Griffith disse que as diferenças raciais nos resultados do Covid eram igualmente complexas. Nos estágios iniciais da pandemia, os cientistas especularam que os negros tinham um risco menor de contrair o vírus e possivelmente tinham algumas proteções biológicas, disse Griffith. Mas quando os dados começaram a mostrar que os negros nos EUA tinham um risco maior de morrer de Covid-19 do que os brancos, o pêndulo virou para o outro lado, com alguns cientistas especulando sobre diferenças genéticas inatas.
Agora, disse Griffith, há um maior reconhecimento dos muitos fatores socioeconômicos que influenciam as disparidades de saúde. “E, no entanto, em ambos os casos, com sexo e raça, a suposição automática é que deve ser biológico”, disse ele.
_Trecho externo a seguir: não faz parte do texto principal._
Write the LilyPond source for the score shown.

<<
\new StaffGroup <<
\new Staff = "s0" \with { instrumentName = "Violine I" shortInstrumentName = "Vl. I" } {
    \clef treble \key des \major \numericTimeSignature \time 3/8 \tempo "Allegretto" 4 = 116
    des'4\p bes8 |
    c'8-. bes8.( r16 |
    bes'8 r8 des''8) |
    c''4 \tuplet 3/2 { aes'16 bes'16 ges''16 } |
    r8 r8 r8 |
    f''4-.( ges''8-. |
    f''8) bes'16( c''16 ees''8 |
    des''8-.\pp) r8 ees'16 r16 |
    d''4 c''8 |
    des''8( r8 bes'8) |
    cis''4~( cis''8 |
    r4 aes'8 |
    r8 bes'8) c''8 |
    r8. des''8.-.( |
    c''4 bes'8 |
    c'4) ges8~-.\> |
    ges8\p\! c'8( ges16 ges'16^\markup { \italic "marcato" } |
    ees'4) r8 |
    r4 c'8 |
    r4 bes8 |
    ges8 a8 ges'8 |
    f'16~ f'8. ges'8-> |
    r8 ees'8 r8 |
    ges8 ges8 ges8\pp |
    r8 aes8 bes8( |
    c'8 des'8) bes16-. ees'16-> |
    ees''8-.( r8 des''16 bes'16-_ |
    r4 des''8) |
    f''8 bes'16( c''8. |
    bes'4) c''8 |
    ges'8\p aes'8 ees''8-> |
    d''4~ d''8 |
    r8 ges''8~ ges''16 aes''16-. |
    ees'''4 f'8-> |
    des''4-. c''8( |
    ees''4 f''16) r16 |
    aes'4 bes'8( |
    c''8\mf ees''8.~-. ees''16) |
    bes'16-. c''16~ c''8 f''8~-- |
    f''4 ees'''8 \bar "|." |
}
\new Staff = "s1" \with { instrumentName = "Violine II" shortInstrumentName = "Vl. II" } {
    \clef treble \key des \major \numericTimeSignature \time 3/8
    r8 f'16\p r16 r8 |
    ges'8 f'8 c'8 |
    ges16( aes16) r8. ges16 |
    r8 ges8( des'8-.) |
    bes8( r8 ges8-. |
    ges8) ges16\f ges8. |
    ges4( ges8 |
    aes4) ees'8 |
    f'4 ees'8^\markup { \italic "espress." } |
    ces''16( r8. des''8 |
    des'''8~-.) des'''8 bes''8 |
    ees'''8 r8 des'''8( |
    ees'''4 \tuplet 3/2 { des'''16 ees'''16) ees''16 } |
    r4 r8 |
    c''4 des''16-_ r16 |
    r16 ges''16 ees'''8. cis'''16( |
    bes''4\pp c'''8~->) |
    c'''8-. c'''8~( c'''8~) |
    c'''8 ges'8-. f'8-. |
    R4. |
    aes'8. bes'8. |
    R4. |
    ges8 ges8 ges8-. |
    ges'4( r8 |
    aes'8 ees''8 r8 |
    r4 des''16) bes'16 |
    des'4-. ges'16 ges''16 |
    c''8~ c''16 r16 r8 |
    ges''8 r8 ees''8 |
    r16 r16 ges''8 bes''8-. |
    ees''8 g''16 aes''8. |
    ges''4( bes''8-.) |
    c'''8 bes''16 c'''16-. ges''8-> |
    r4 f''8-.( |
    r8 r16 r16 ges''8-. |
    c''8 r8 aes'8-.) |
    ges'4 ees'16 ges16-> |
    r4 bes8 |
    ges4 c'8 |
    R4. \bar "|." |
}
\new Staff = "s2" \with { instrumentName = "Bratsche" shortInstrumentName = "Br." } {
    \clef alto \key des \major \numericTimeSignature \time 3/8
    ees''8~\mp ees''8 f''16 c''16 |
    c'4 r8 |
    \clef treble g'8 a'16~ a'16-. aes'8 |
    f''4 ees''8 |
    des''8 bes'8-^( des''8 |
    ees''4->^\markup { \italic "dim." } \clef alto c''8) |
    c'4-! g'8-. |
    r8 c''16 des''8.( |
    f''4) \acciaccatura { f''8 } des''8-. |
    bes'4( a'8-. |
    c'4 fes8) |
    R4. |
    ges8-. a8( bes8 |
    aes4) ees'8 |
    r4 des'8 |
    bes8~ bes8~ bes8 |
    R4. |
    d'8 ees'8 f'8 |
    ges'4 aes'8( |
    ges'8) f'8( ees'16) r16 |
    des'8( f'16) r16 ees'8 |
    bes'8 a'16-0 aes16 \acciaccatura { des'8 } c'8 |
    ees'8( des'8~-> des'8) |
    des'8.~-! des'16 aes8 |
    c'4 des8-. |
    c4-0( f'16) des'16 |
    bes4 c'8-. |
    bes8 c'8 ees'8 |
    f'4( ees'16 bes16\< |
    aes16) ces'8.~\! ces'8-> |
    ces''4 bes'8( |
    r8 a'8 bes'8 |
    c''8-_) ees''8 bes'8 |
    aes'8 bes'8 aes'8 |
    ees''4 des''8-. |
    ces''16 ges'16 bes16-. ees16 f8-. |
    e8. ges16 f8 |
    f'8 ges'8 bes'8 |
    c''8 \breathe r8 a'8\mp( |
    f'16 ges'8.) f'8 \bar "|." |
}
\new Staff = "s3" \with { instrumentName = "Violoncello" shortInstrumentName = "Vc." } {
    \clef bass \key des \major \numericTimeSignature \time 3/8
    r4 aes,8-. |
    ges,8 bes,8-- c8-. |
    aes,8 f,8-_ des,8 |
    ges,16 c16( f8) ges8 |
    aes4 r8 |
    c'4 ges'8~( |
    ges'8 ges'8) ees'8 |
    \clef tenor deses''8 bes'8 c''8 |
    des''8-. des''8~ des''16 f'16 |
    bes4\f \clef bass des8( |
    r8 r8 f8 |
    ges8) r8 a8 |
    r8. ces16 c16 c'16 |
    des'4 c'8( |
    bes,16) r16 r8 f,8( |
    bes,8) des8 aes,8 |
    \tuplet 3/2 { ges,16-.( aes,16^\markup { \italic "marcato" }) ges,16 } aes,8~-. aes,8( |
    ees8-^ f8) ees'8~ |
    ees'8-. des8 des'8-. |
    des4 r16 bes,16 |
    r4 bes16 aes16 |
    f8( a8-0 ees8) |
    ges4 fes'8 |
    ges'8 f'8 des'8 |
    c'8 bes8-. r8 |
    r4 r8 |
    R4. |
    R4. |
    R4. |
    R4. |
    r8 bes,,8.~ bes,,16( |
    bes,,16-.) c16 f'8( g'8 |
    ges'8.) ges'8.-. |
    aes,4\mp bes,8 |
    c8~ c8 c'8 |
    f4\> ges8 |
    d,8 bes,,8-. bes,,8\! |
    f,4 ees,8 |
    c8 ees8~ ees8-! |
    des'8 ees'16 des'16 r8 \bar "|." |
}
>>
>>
O grupo de Richardson em Harvard espera que outros pesquisadores usem seu conjunto de dados para analisar os efeitos das diferentes políticas de saúde pública dos estados.
Mas outras lacunas de dados permanecem: estudos mostraram que o Covid, por exemplo, afeta desproporcionalmente as mulheres, mas a doença não é rastreada de forma consistente no nível estadual. E os pesquisadores não tinham dados sobre pacientes de Covid transgêneros ou sem gênero.
“Esses dados não são tão ricos quanto gostaríamos de ter para caracterizar todo o impacto de gênero da pandemia de Covid”, disse Richardson.
Este artigo apareceu originalmente em O jornal New York Times.